**EXERCISE OBJECTIVE**
Reproduce the records verbatim, starting with the line containing "pose: elev=315.3 azim=203.1" and ending with the line containing "Dot at: (258, 254)", both lines included.

**TASK INPUT**
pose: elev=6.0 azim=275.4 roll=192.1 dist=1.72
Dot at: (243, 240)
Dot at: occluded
...
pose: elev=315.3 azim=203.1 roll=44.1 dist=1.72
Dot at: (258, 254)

**COMPLETE ANSWER**
pose: elev=315.3 azim=203.1 roll=44.1 dist=1.72
Dot at: (258, 254)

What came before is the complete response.